Niederzier : Erfolgreiche „Zahn-OP“ bei Bagger 291
Niederzier Stephan Keller war die Erleichterung ins Gesicht geschrieben. Kein Anecken, nicht einmal ein Ruckeln. Scheinbar mühelos hoben die Fahrer der drei 500-Tonnen-Spezialkräne das neue, 130 Tonnen schwere Schaufelrad von Bagger 291 zentimetergenau in den Stahlbau des Auslegers.

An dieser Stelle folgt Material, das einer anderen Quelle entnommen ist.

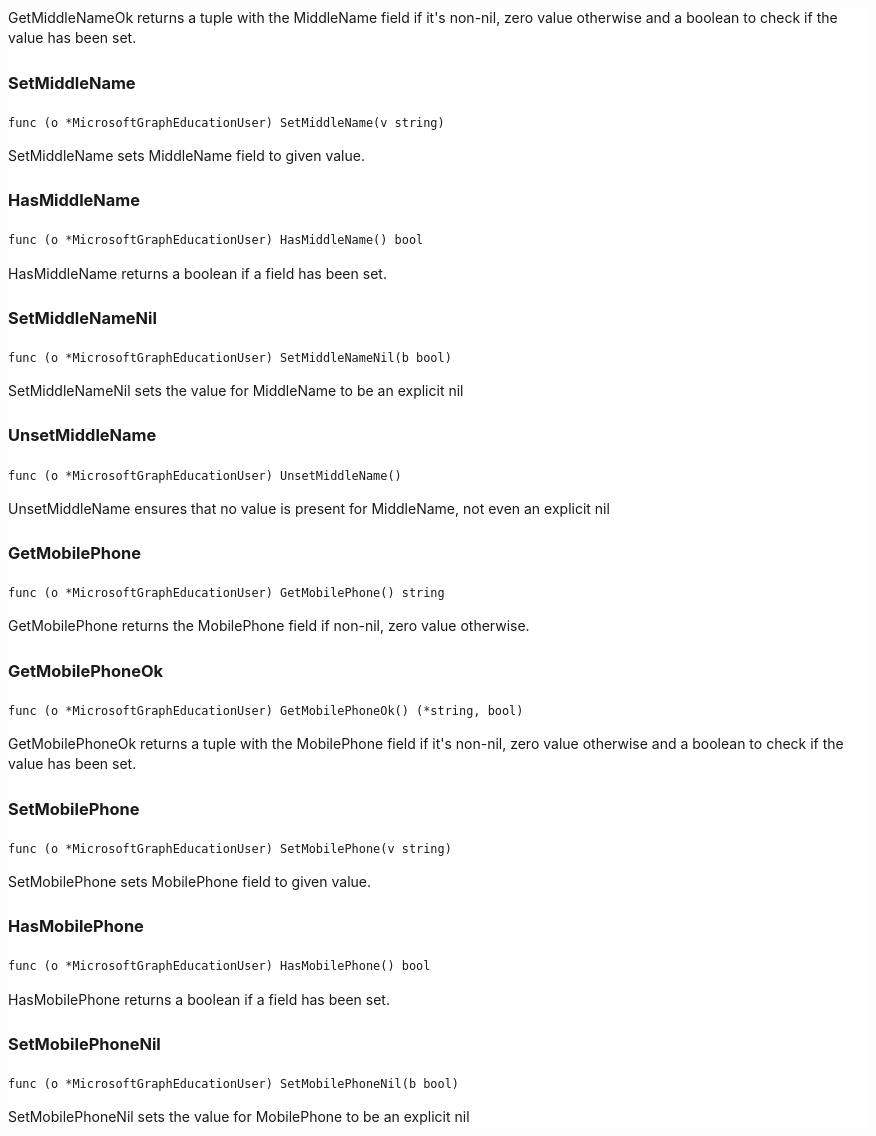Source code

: GetMiddleNameOk returns a tuple with the MiddleName field if it's non-nil, zero value otherwise
and a boolean to check if the value has been set.

### SetMiddleName

`func (o *MicrosoftGraphEducationUser) SetMiddleName(v string)`

SetMiddleName sets MiddleName field to given value.

### HasMiddleName

`func (o *MicrosoftGraphEducationUser) HasMiddleName() bool`

HasMiddleName returns a boolean if a field has been set.

### SetMiddleNameNil

`func (o *MicrosoftGraphEducationUser) SetMiddleNameNil(b bool)`

 SetMiddleNameNil sets the value for MiddleName to be an explicit nil

### UnsetMiddleName
`func (o *MicrosoftGraphEducationUser) UnsetMiddleName()`

UnsetMiddleName ensures that no value is present for MiddleName, not even an explicit nil
### GetMobilePhone

`func (o *MicrosoftGraphEducationUser) GetMobilePhone() string`

GetMobilePhone returns the MobilePhone field if non-nil, zero value otherwise.

### GetMobilePhoneOk

`func (o *MicrosoftGraphEducationUser) GetMobilePhoneOk() (*string, bool)`

GetMobilePhoneOk returns a tuple with the MobilePhone field if it's non-nil, zero value otherwise
and a boolean to check if the value has been set.

### SetMobilePhone

`func (o *MicrosoftGraphEducationUser) SetMobilePhone(v string)`

SetMobilePhone sets MobilePhone field to given value.

### HasMobilePhone

`func (o *MicrosoftGraphEducationUser) HasMobilePhone() bool`

HasMobilePhone returns a boolean if a field has been set.

### SetMobilePhoneNil

`func (o *MicrosoftGraphEducationUser) SetMobilePhoneNil(b bool)`

 SetMobilePhoneNil sets the value for MobilePhone to be an explicit nil
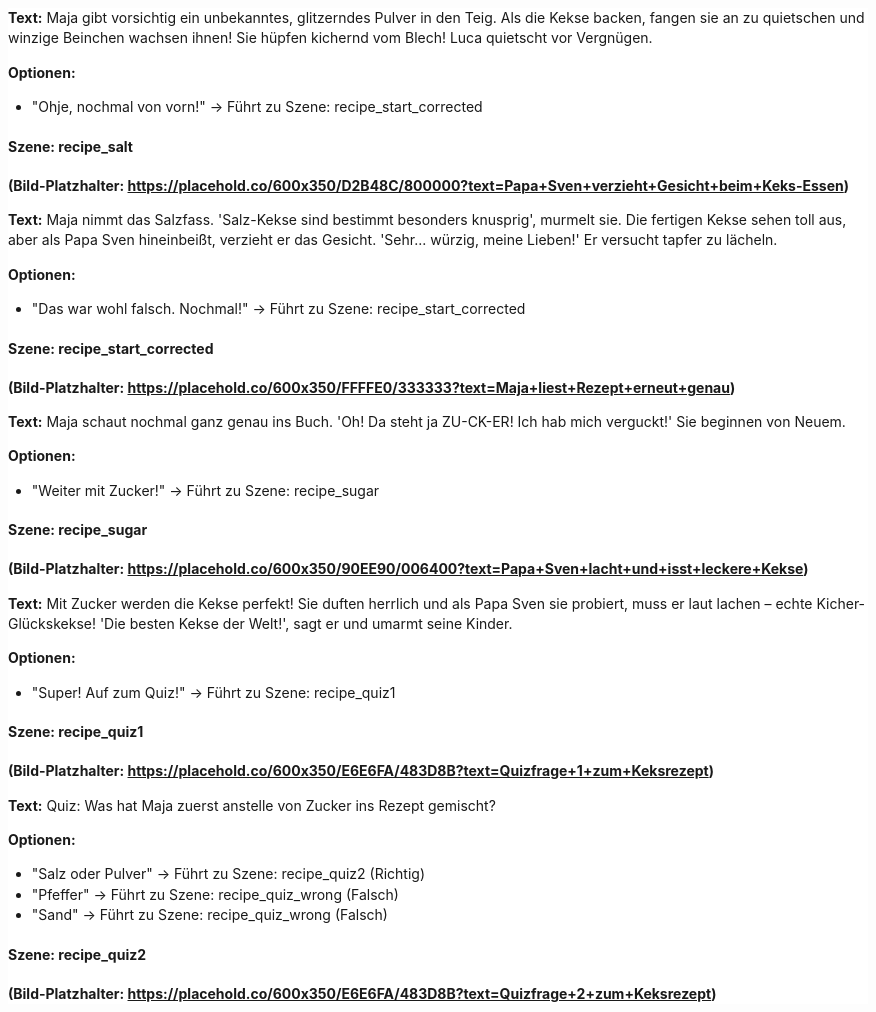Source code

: **Text:**
Maja gibt vorsichtig ein unbekanntes, glitzerndes Pulver in den Teig. Als die Kekse backen, fangen sie an zu quietschen und winzige Beinchen wachsen ihnen! Sie hüpfen kichernd vom Blech! Luca quietscht vor Vergnügen.

**Optionen:**
* "Ohje, nochmal von vorn!" -> Führt zu Szene: recipe_start_corrected

#### Szene: recipe_salt
**(Bild-Platzhalter: https://placehold.co/600x350/D2B48C/800000?text=Papa+Sven+verzieht+Gesicht+beim+Keks-Essen)**

**Text:**
Maja nimmt das Salzfass. 'Salz-Kekse sind bestimmt besonders knusprig', murmelt sie. Die fertigen Kekse sehen toll aus, aber als Papa Sven hineinbeißt, verzieht er das Gesicht. 'Sehr... würzig, meine Lieben!' Er versucht tapfer zu lächeln.

**Optionen:**
* "Das war wohl falsch. Nochmal!" -> Führt zu Szene: recipe_start_corrected

#### Szene: recipe_start_corrected
**(Bild-Platzhalter: https://placehold.co/600x350/FFFFE0/333333?text=Maja+liest+Rezept+erneut+genau)**

**Text:**
Maja schaut nochmal ganz genau ins Buch. 'Oh! Da steht ja ZU-CK-ER! Ich hab mich verguckt!' Sie beginnen von Neuem.

**Optionen:**
* "Weiter mit Zucker!" -> Führt zu Szene: recipe_sugar

#### Szene: recipe_sugar
**(Bild-Platzhalter: https://placehold.co/600x350/90EE90/006400?text=Papa+Sven+lacht+und+isst+leckere+Kekse)**

**Text:**
Mit Zucker werden die Kekse perfekt! Sie duften herrlich und als Papa Sven sie probiert, muss er laut lachen – echte Kicher-Glückskekse! 'Die besten Kekse der Welt!', sagt er und umarmt seine Kinder.

**Optionen:**
* "Super! Auf zum Quiz!" -> Führt zu Szene: recipe_quiz1

#### Szene: recipe_quiz1
**(Bild-Platzhalter: https://placehold.co/600x350/E6E6FA/483D8B?text=Quizfrage+1+zum+Keksrezept)**

**Text:**
Quiz: Was hat Maja zuerst anstelle von Zucker ins Rezept gemischt?

**Optionen:**
* "Salz oder Pulver" -> Führt zu Szene: recipe_quiz2 (Richtig)
* "Pfeffer" -> Führt zu Szene: recipe_quiz_wrong (Falsch)
* "Sand" -> Führt zu Szene: recipe_quiz_wrong (Falsch)

#### Szene: recipe_quiz2
**(Bild-Platzhalter: https://placehold.co/600x350/E6E6FA/483D8B?text=Quizfrage+2+zum+Keksrezept)**
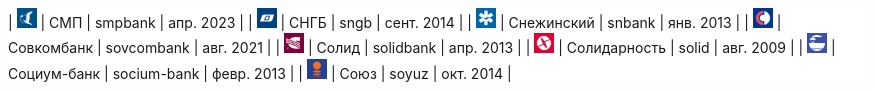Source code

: | <img width='20' height='20' src='https://github.com/melpnz/rblp/blob/master/dark/png/icon + colored background/smpbank.png'> | СМП | smpbank | апр. 2023 |
| <img width='20' height='20' src='https://github.com/melpnz/rblp/blob/master/dark/png/icon + colored background/sngb.png'> | СНГБ | sngb | сент. 2014 |
| <img width='20' height='20' src='https://github.com/melpnz/rblp/blob/master/dark/png/icon + colored background/snbank.png'> | Снежинский | snbank | янв. 2013 |
| <img width='20' height='20' src='https://github.com/melpnz/rblp/blob/master/dark/png/icon + colored background/sovcombank.png'> | Совкомбанк | sovcombank | авг. 2021 |
| <img width='20' height='20' src='https://github.com/melpnz/rblp/blob/master/dark/png/icon + colored background/solidbank.png'> | Солид | solidbank | апр. 2013 |
| <img width='20' height='20' src='https://github.com/melpnz/rblp/blob/master/dark/png/icon + colored background/solid.png'> | Солидарность | solid | авг. 2009 |
| <img width='20' height='20' src='https://github.com/melpnz/rblp/blob/master/dark/png/icon + colored background/socium-bank.png'> | Социум-банк | socium-bank | февр. 2013 |
| <img width='20' height='20' src='https://github.com/melpnz/rblp/blob/master/dark/png/icon + colored background/soyuz.png'> | Союз | soyuz | окт. 2014 |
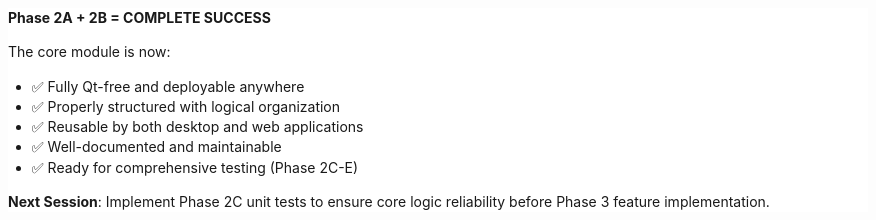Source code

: **Phase 2A + 2B = COMPLETE SUCCESS**

The core module is now:
- ✅ Fully Qt-free and deployable anywhere
- ✅ Properly structured with logical organization
- ✅ Reusable by both desktop and web applications
- ✅ Well-documented and maintainable
- ✅ Ready for comprehensive testing (Phase 2C-E)

**Next Session**: Implement Phase 2C unit tests to ensure core logic reliability before Phase 3 feature implementation.
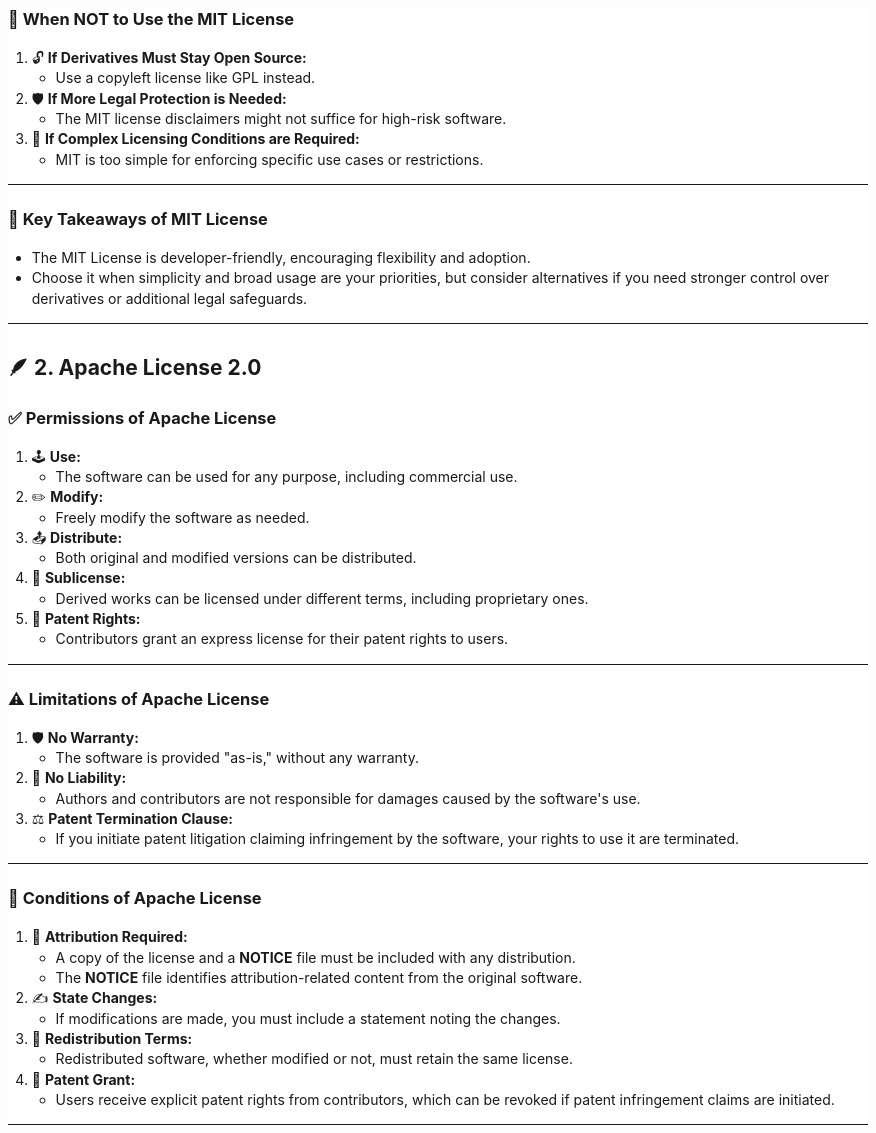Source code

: 
### 🚫 **When NOT to Use the MIT License**

1. 🔓 **If Derivatives Must Stay Open Source:**  
   - Use a copyleft license like GPL instead.
2. 🛡 **If More Legal Protection is Needed:**  
   - The MIT license disclaimers might not suffice for high-risk software.  
3. 🔧 **If Complex Licensing Conditions are Required:**  
   - MIT is too simple for enforcing specific use cases or restrictions.

---

### 🌟 **Key Takeaways of MIT License**

- The MIT License is developer-friendly, encouraging flexibility and adoption.  
- Choose it when simplicity and broad usage are your priorities, but consider alternatives if you need stronger control over derivatives or additional legal safeguards.

---

## 🪶 **2. Apache License 2.0**

### ✅ **Permissions of Apache License**  

1. 🕹️ **Use:**
   - The software can be used for any purpose, including commercial use.
2. ✏️ **Modify:**
   - Freely modify the software as needed.
3. 📤 **Distribute:**
   - Both original and modified versions can be distributed.
4. 🔄 **Sublicense:**
   - Derived works can be licensed under different terms, including proprietary ones.
5. 🧠 **Patent Rights:**
   - Contributors grant an express license for their patent rights to users.

---

### ⚠️ **Limitations of Apache License**

1. 🛡 **No Warranty:**
   - The software is provided "as-is," without any warranty.
2. 🚫 **No Liability:**
   - Authors and contributors are not responsible for damages caused by the software's use.
3. ⚖️ **Patent Termination Clause:**
   - If you initiate patent litigation claiming infringement by the software, your rights to use it are terminated.

---

### 📜 **Conditions of Apache License**

1. 📝 **Attribution Required:**  
   - A copy of the license and a **NOTICE** file must be included with any distribution.  
   - The **NOTICE** file identifies attribution-related content from the original software.
2. ✍️ **State Changes:**  
   - If modifications are made, you must include a statement noting the changes.
3. 🔗 **Redistribution Terms:**  
   - Redistributed software, whether modified or not, must retain the same license.
4. 🧠 **Patent Grant:**  
   - Users receive explicit patent rights from contributors, which can be revoked if patent infringement claims are initiated.

---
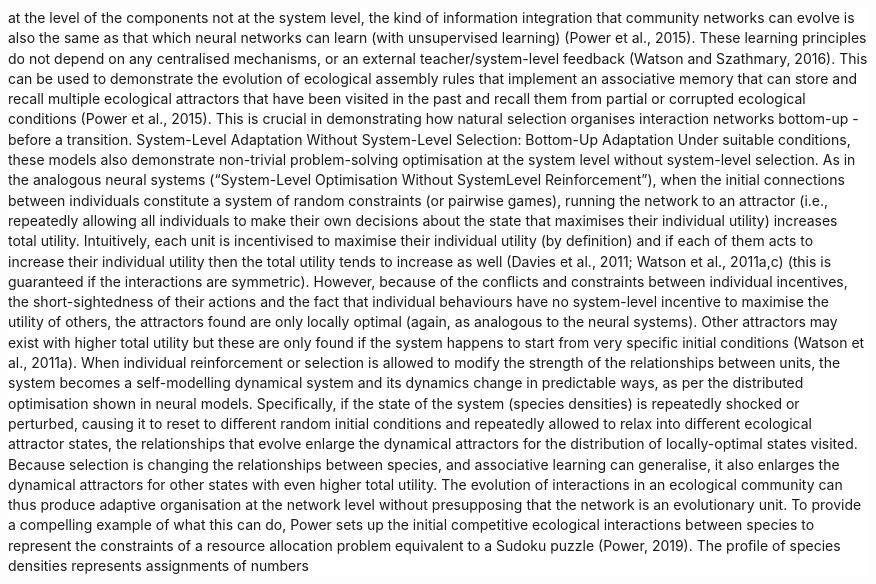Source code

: at the level of the components not at the system level, the
kind of information integration that community networks
can evolve is also the same as that which neural networks
can learn (with unsupervised learning) (Power et al., 2015).
These learning principles do not depend on any centralised
mechanisms, or an external teacher/system-level feedback
(Watson and Szathmary, 2016). This can be used to demonstrate
the evolution of ecological assembly rules that implement
an associative memory that can store and recall multiple
ecological attractors that have been visited in the past and
recall them from partial or corrupted ecological conditions
(Power et al., 2015). This is crucial in demonstrating how
natural selection organises interaction networks bottom-up -
before a transition.
System-Level Adaptation Without System-Level
Selection: Bottom-Up Adaptation
Under suitable conditions, these models also demonstrate
non-trivial
problem-solving
optimisation
at
the
system
level without system-level selection. As in the analogous
neural systems (“System-Level Optimisation Without SystemLevel Reinforcement”), when the initial connections between
individuals constitute a system of random constraints (or
pairwise games), running the network to an attractor (i.e.,
repeatedly allowing all individuals to make their own decisions
about the state that maximises their individual utility) increases
total utility. Intuitively, each unit is incentivised to maximise
their individual utility (by deﬁnition) and if each of them acts
to increase their individual utility then the total utility tends to
increase as well (Davies et al., 2011; Watson et al., 2011a,c) (this is
guaranteed if the interactions are symmetric). However, because
of the conﬂicts and constraints between individual incentives,
the short-sightedness of their actions and the fact that individual
behaviours have no system-level incentive to maximise the
utility of others, the attractors found are only locally optimal
(again, as analogous to the neural systems). Other attractors
may exist with higher total utility but these are only found if
the system happens to start from very speciﬁc initial conditions
(Watson et al., 2011a).
When individual reinforcement or selection is allowed to
modify the strength of the relationships between units, the system
becomes a self-modelling dynamical system and its dynamics
change in predictable ways, as per the distributed optimisation
shown in neural models. Speciﬁcally, if the state of the system
(species densities) is repeatedly shocked or perturbed, causing
it to reset to diﬀerent random initial conditions and repeatedly
allowed to relax into diﬀerent ecological attractor states, the
relationships that evolve enlarge the dynamical attractors for the
distribution of locally-optimal states visited. Because selection
is changing the relationships between species, and associative
learning can generalise, it also enlarges the dynamical attractors
for other states with even higher total utility. The evolution
of interactions in an ecological community can thus produce
adaptive organisation at the network level without presupposing
that the network is an evolutionary unit.
To provide a compelling example of what this can do, Power
sets up the initial competitive ecological interactions between
species to represent the constraints of a resource allocation
problem equivalent to a Sudoku puzzle (Power, 2019). The
proﬁle of species densities represents assignments of numbers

Der Gesamtprojektleiter atmete tief durch und räumte ein: „In der vergangenen Nacht habe ich schon ein wenig unruhig geschlafen.“
Der 1983 gebaute Bagger 291 ist zwar bereits der vierte im Tagebau Hambach, der in diesen Wochen ein neues Gebiss bekommt. Von Routine aber wollen Keller und Tagebauleiter Thomas Körber dennoch nicht sprechen. „130 Tonnen mit drei Großkränen passgenau zu jonglieren ist immer eine große Herausforderung für die Ingenieure“, betonte Körber. „Tagesgeschäft sieht anders aus.“
In seinen 32 Betriebsjahren im Tagebau Hambach hat der stählerne Gigant rund 1,5 Milliarden Kubikmeter Abraum bewegt, täglich rund 240.000 Kubikmeter — genug, um tagein tagaus ein Fußballstadion 30 Meter hoch zuzuschütten. Eine unvorstellbare Menge, die am und im Schaufelrad so deutliche Spuren hinterlassen hat, dass es ausgetauscht werden musste.
Und nicht nur das. Tagebaubetreiber RWE Power investiert in diesen Wochen rund 15 Millionen Euro in die Grundinstandsetzung des Giganten, der noch viele Jahre im Tagebau Hambach benötigt wird, wie der für die Braunkohle zuständige Konzernvorstand Dr. Ulrich Hartmann betonte. Er ließ keinen Zweifel daran, dass sich eine solche Investition trotz der aktuell wieder entfachten Diskussion um die Zukunft der Braunkohleverstromung noch lohne.
„Der Tagebau Hambach wird noch viele Jahre benötigt, um in Deutschland kostengünstig, effizient und verlässlich Strom zu erzeugen.“ Hartmann sprach sich für einen offenen Dialog und eine inhaltliche Auseinandersetzung über die Zukunft der Braunkohle aus und rief zur Besonnenheit in der Diskussion auf. Scharfe Kritik übte er an den Aktivisten, die — zum Teil vermummt — immer wieder Mitarbeiter des Konzerns angriffen.
Mit dem Einheben des im Frechener Technikzentrum von RWE gefertigten Schaufelrades ist der spektakulärste Teil der gut vier Monate dauernden Generalüberholung abgeschlossen. Doch bevor sich Schaufelradbagger 291 ab Anfang November wieder in die Erde wühlen kann, müssen noch weitere Arbeiten durchgeführt werden. Als nächstes werden die Schaufelradachse, die allein noch einmal 48 Tonnen wiegt, und das Getriebe angebracht, dann folgen in den kommenden Tagen die einzelnen Schaufeln.
Die besondere Herausforderung bei Bagger 291 besteht darin, dass er in seiner „Taille“ auch einen neuen Zahnkranz erhält. Der 21 Meter weite Ring trägt das Gewicht des gesamten Oberbaus des 13 500 Tonnen schweren Giganten. Um die fußballgroßen Stahlkugeln austauschen zu können, musste der Aufbau 400 Millimeter angehoben werden. Zur mechanischen kommt schließlich auch noch eine elektronische Überholung, so dass der Gigant in Zukunft nur noch von drei statt bislang vier Mitarbeitern pro Schicht bedient wird.
Der Schaufelradwechsel bei Bagger 291 war nicht der letzte im Tagebau Hambach. Im kommenden Jahr soll der kleinere Bagger 259 ein neues Gebiss bekommen. Der 1960 erbaute Bagger ist seit 2001 in Hambach im Einsatz.